You just gotta love older people
If you are a fundraiser, you just gotta love older people. Fundraisers, on average are pretty young. Donors, on average are pretty old. So we have an interesting gap to overcome in communication these fundraisers and donors.
By old I mean around 70.
One solution is to try and make younger people donate, like older people do. Many charities have a strategy to ‘get younger donors’. This is laudable, and the correct thing to do – after they have got as many older people as donors as they can get.
Not long ago, the best way to get young people to donate was to wait thirty years. This is still mostly the case, with only face to face cracking the trend on a strategic scale, and online giving scratching at the surface. But even x` face to face the older donors are better!
Online giving is beginning to have an impact, with more 50 year olds (ie younger people) giving online every year. Charities like Soi Dog (referenced later) have cracked the social media holy grail and actually got Facebook to work. But overall, online solicitation of donors is still a minor part of all giving.

[Saved entries]
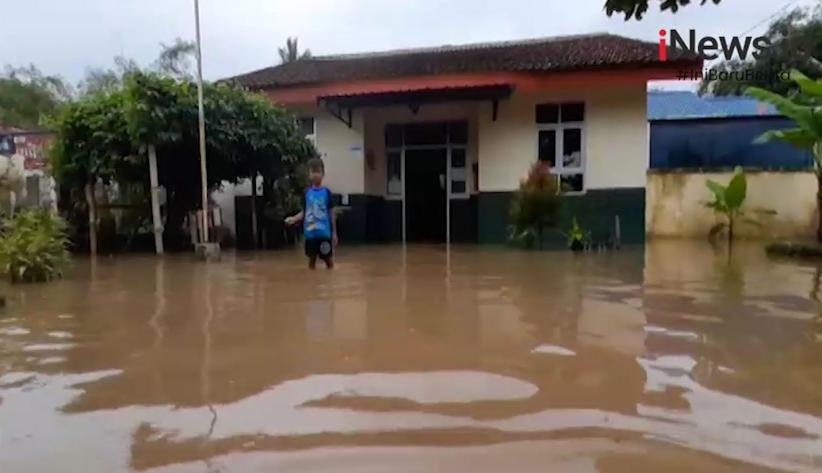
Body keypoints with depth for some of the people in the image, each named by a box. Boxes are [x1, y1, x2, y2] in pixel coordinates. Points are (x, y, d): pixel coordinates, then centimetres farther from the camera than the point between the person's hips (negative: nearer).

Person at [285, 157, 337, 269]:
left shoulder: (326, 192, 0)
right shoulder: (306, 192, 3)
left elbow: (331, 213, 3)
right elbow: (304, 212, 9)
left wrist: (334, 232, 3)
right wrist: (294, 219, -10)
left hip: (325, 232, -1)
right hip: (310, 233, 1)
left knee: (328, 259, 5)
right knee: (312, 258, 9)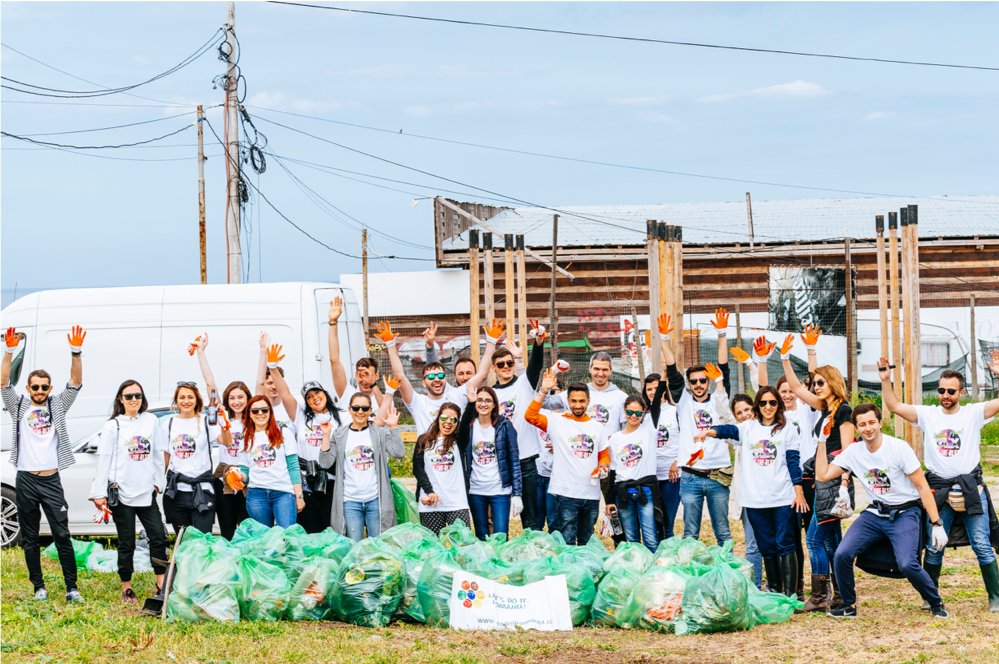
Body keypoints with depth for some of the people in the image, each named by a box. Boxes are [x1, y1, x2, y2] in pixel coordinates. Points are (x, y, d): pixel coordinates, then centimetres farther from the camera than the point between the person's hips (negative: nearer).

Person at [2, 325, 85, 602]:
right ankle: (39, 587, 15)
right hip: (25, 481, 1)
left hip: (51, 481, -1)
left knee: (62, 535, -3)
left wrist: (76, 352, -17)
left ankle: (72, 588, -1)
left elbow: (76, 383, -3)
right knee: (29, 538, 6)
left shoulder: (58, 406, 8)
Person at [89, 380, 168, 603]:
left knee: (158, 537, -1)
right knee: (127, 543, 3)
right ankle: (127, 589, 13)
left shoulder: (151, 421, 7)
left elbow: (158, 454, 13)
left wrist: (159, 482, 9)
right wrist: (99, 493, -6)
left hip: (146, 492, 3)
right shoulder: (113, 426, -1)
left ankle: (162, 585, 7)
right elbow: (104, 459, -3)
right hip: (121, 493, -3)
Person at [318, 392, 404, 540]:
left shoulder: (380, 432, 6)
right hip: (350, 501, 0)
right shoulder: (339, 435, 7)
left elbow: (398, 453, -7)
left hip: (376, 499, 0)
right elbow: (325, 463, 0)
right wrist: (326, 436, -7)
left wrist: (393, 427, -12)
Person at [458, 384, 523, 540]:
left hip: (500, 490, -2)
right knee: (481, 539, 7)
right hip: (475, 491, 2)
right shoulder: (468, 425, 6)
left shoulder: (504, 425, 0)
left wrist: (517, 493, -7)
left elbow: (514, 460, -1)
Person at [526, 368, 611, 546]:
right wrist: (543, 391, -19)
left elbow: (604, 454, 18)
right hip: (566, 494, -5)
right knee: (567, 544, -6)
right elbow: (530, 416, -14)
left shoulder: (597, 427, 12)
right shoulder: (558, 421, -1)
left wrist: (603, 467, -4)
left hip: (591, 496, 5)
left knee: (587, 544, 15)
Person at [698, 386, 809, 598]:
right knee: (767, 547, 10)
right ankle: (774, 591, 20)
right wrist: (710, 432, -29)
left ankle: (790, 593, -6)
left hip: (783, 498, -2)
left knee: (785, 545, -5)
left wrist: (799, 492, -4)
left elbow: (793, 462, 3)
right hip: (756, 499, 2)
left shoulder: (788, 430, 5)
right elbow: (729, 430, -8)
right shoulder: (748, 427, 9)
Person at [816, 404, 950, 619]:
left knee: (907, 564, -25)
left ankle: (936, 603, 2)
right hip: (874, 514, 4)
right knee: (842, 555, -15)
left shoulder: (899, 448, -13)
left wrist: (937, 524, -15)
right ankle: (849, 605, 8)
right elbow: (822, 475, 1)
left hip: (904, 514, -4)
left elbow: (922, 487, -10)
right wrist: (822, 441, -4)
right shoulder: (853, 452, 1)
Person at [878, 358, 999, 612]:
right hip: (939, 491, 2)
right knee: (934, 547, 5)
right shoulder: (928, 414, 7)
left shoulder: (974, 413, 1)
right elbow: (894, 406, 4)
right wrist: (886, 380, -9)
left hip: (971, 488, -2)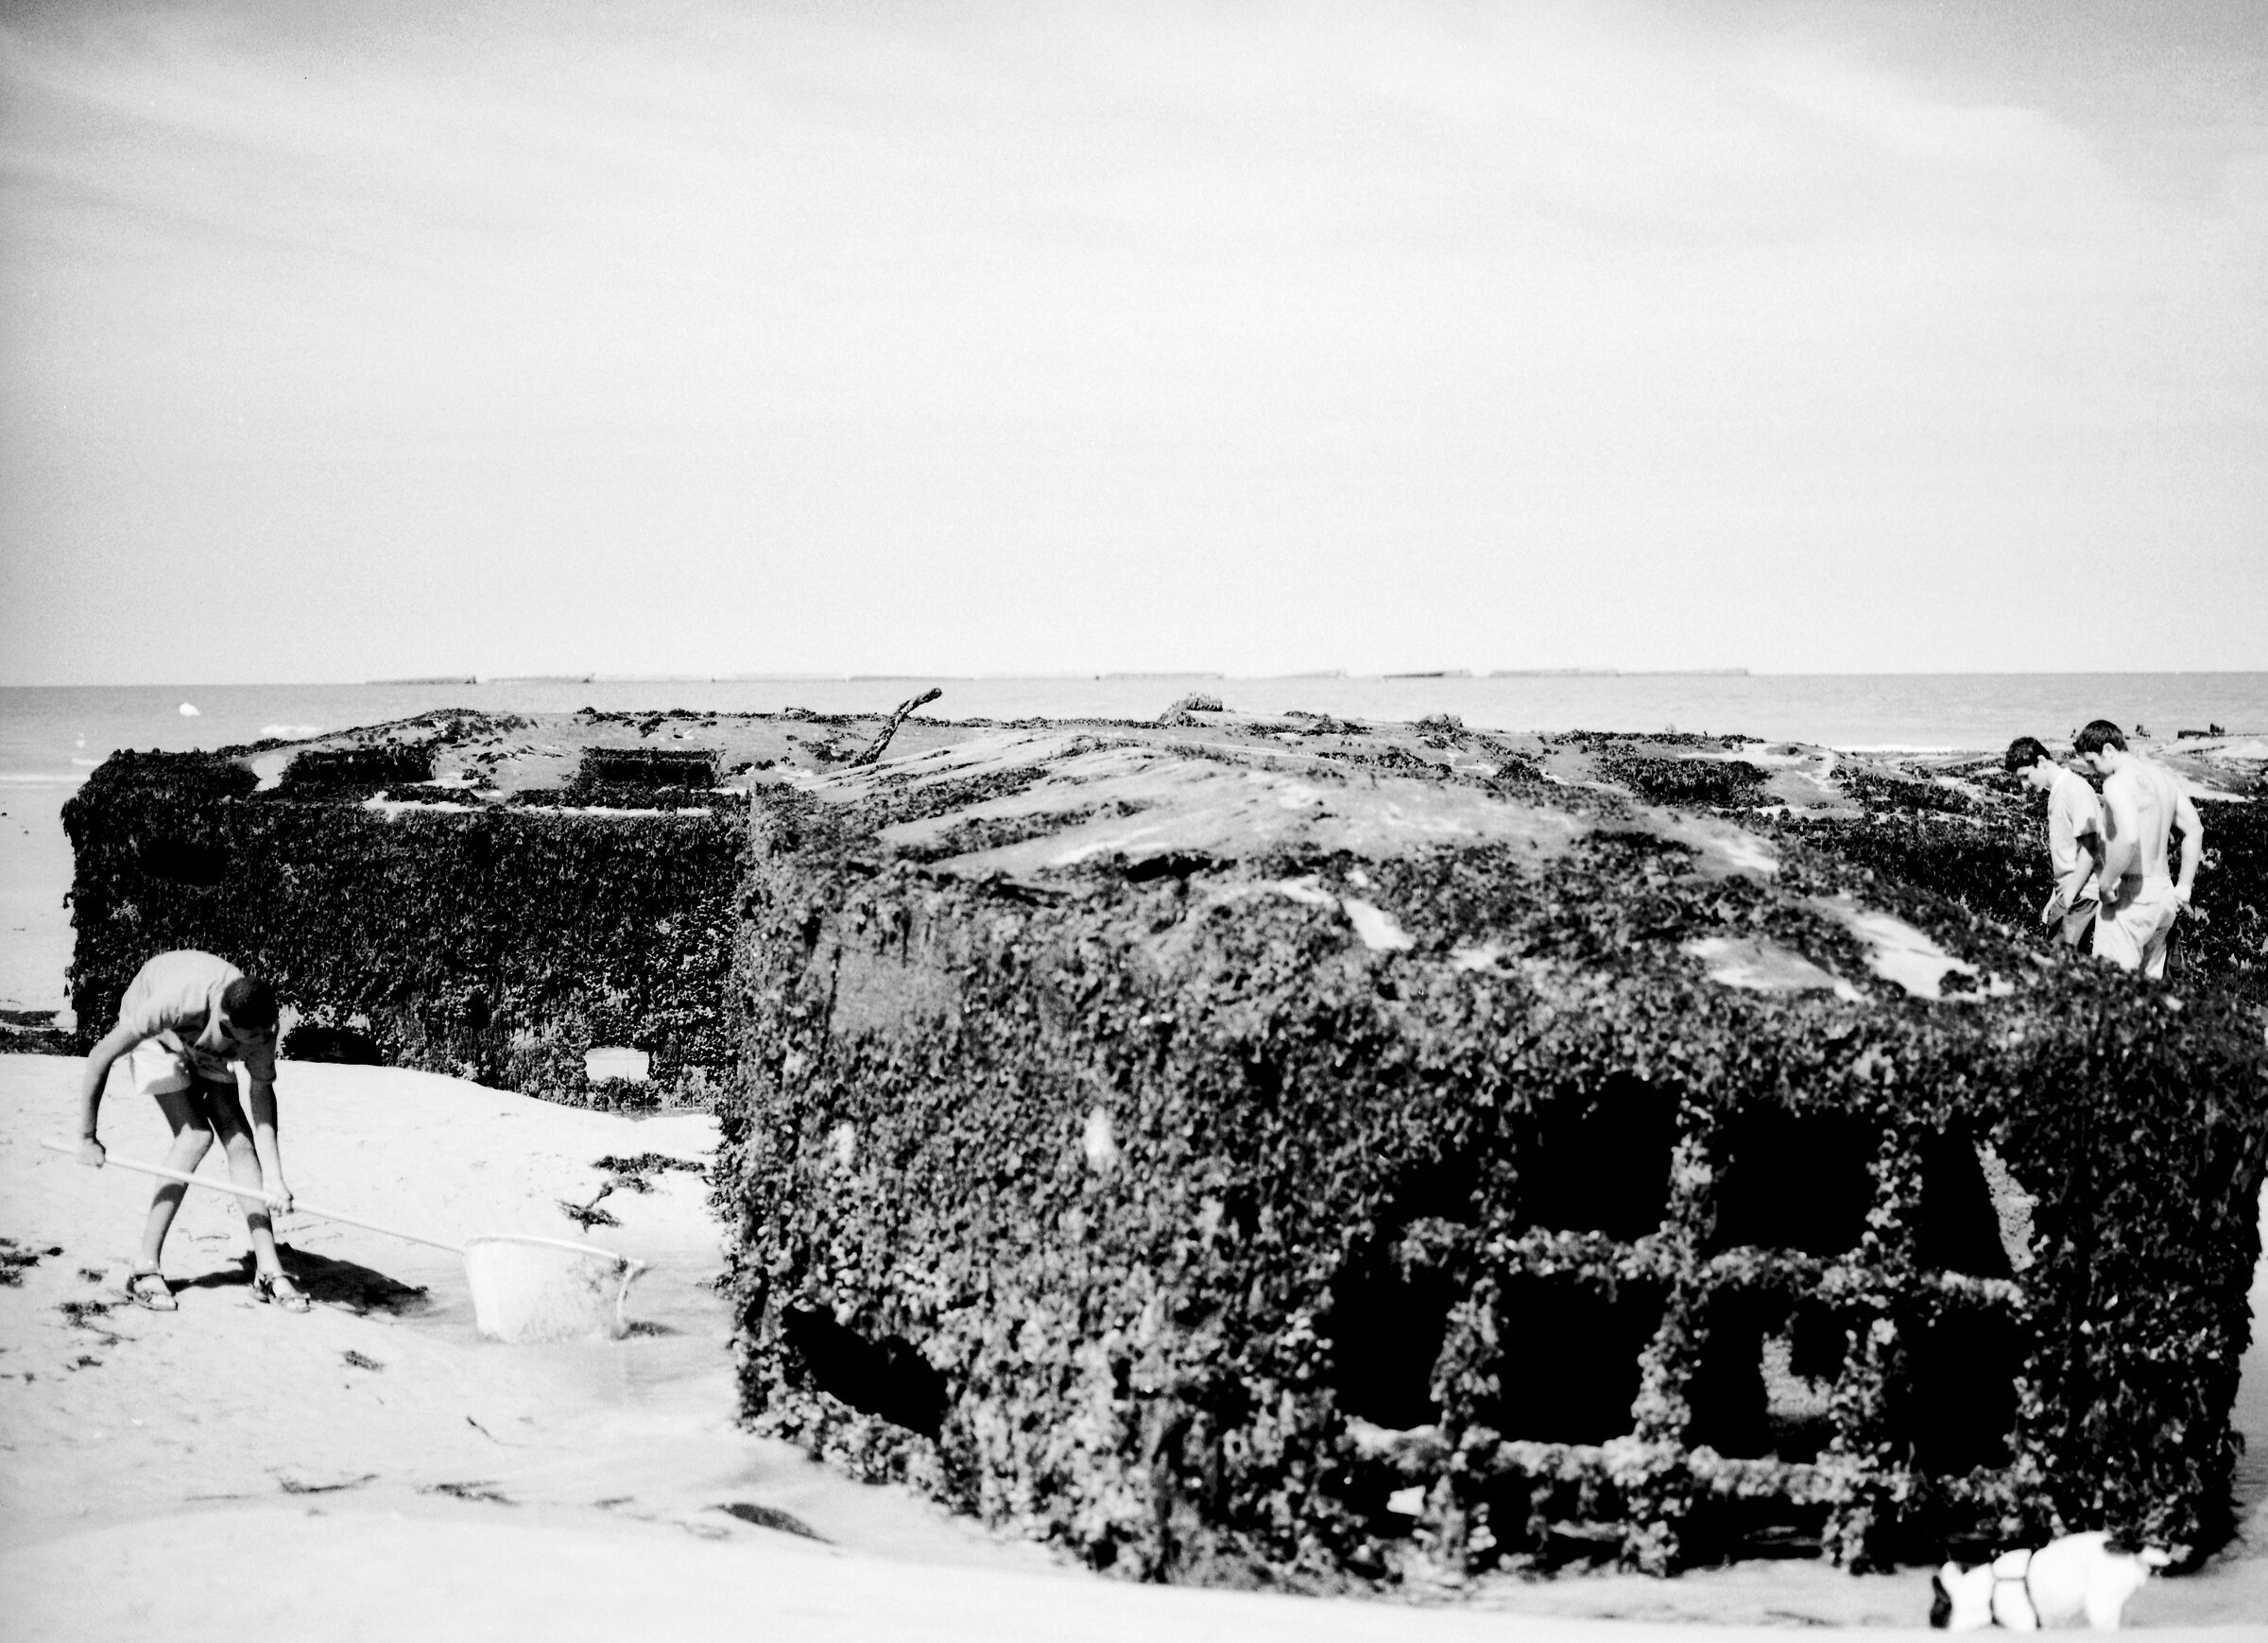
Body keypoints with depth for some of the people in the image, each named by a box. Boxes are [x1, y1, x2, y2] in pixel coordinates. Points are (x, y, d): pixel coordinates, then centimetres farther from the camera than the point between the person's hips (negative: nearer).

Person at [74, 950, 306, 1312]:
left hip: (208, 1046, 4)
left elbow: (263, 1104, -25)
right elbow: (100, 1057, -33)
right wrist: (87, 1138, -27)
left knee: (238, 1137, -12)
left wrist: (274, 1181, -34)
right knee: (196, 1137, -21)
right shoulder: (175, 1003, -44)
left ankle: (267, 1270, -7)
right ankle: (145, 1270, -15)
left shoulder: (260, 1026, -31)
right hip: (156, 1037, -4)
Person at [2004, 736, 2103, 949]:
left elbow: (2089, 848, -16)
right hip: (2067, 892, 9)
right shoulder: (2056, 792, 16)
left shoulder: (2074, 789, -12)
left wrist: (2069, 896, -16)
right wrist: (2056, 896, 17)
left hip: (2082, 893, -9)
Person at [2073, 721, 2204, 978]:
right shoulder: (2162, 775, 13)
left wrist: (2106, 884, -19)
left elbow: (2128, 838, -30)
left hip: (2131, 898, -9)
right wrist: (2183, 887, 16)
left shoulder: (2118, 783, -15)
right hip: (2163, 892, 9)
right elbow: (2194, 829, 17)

Work order> Reproduce the passage of the post on older donors starting at "By old I mean" and ending at "of all giving.".

Written response>
By old I mean around 70.
One solution is to try and make younger people donate, like older people do. Many charities have a strategy to ‘get younger donors’. This is laudable, and the correct thing to do – after they have got as many older people as donors as they can get.
Not long ago, the best way to get young people to donate was to wait thirty years. This is still mostly the case, with only face to face cracking the trend on a strategic scale, and online giving scratching at the surface. But even x` face to face the older donors are better!
Online giving is beginning to have an impact, with more 50 year olds (ie younger people) giving online every year. Charities like Soi Dog (referenced later) have cracked the social media holy grail and actually got Facebook to work. But overall, online solicitation of donors is still a minor part of all giving.